"İçtihat Metni"
MAHKEMESİ : GAZİOSMANPAŞA 1. ASLİYE HUKUK MAHKEMESİ
TARİHİ : 10/06/2008
NUMARASI : 2006/216-2008/233
Taraflar arasında görülen davada;
Davacı, davalı torunun hileyle 4879 parseldeki dairesini,tapuda bedel düşük göstermek suretiyle elinden aldığını, bu durumu dava açmazdan birkaç gün önce öğrendiğini ileri sürerek tapu kaydının iptaliyle adına tesciline karar verilmesini istemiştir.
Davalı, duruşmalara katılmayıp yanıt da vermemiştir.Mahkemece, davalının davacıyı kandırması suretiyle bedel ödenmeksizin alım satım akdi düzenlenerek taşınmazın iktisap edildiğinin anlaşıldığını gerekçesiyle davanın kabulüne karar verilmiştir.
Karar, davalı vekilince tarafından süresinde temyiz edilmiş olmakla; Tetkik Hakimi .raporu okundu, düşüncesi alındı. Dosya incelendi, gereği görüşülüp, düşünüldü.
-KARAR-
Dava,hile hukuksal nedenine dayalı tapu iptali-tescil isteğiyle açılmış,yargılama aşamasında davacının ölümü üzerine dava mirasçıları tarafından sürdürülmüştür.
Mahkemece, temlikin hile ile gerçekleştirildiği gerekçesiyle davanın kabulüne karar verilmiştir.

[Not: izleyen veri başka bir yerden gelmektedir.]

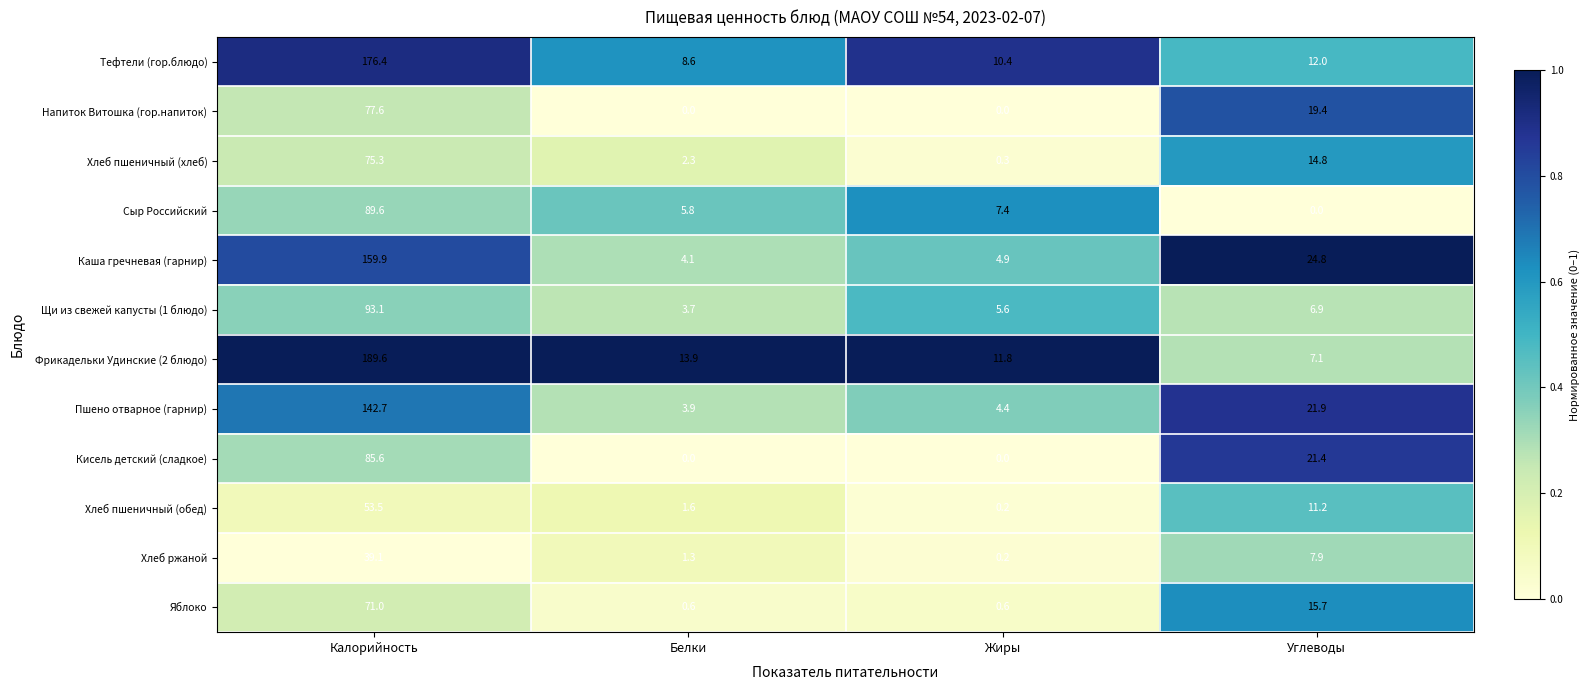

Which series changed the most between Калорийность and Углеводы?

Фрикадельки Удинские (2 блюдо)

Hile, genel olarak bir kimseyi irade beyanında bulunmaya, özellikle sözleşme yapmaya sevketmek için onda kasten hatalı bir kanı uyandırmak, veya esasen var olan hatalı bir kanıyı koruma yahut devamını sağlamak şeklinde tanımlanır. Hata da yanılma hilede yanıltma söz konusudur. B.K"nun 28/l maddesinde açıklandığı üzere taraflardan biri diğer tarafın kasıtlı aldatmasıyla sözleşme yapmaya yöneltilmişse hata esaslı olmasa bile aldatılan taraf için sözleşme bağlayıcı sayılamaz. Değinilen koşulların varlığı halinde aldatılan taraf hakkını kullanmak suretiyle hukuki ilişkiyi geçmişe etkili (makable Ş.olarak ortadan kaldırabilir ve verdiği şeyi geri isteyebilir.
Öte yandan,hile her türlü delille isbat edilebileceği gibi iptal hakkının kullanılması hiç bir şekle bağlı değildir.Hilenin öğrenildiği tarihten itibaren bir yıllık hak düşürücü süre içerisinde karşı tarafa yöneltilecek bir irade açıklaması, defi yahut dava yoluylada kullanılabilir.
Somut olaya gelince; 4879 parsel sayılı taşınmazın 20/224 payı ve bu paya isabet eden zemin kat 4 nolu dairenin tamamı davacıya aitken,15.11.2001 tarihinde intifa hakkını uhdesinde bırakıp çıplak mülkiyetini satış suretiyle davalıya temlik ettiği kayden sabittir.
Dinlenen tanıklar, davalının annesinin doğumdan hemen sonra öldüğünü,davalıyı davacı dedesinin büyüttüğünü, davalının araba almak isteğini,ancak bunun için ihtiyaç duyduğu krediyi temin edebilmek amacı ile dava konusu taşınmazın adına tescil edilmesini istediğini, bunun karşılığında davacı dedesine bakmayı vaadettiğini, davacının da davalıdan ölünceye kadar bakılacağı güvencesini aldıktan sonra temliki işlemi gerçekleştirdiğini bildirmişlerdir.
Tanık beyanları yukardaki ilkeler uyarınca irdelendiğinde hileden sözedilemeyeceği, temlikin iradi olduğu sonucuna varılmaktadır.Öte yandan davacı temliki başından beri bildiğine göre, dava tarihi itibariyle hak düşürücü sürenin geçtiği de kuşkusuzdur.
Hal böyle olunca, davanın reddine karar verilmesi gerekirken, delillerin takdirinde yanılgıya düşülerek yazılı şekilde karar verilmesi doğru değildir.
Davalının temyiz itirazları yerindedir.Kabulü ile hükmün açıklanan nedenlerden ötürü HUMK."nun 428. maddesi uyarınca BOZULMASINA,alınan peşin harcın temyiz edene geri verilmesine,12.01.2008 tarihinde oybirliğiyle karar verildi.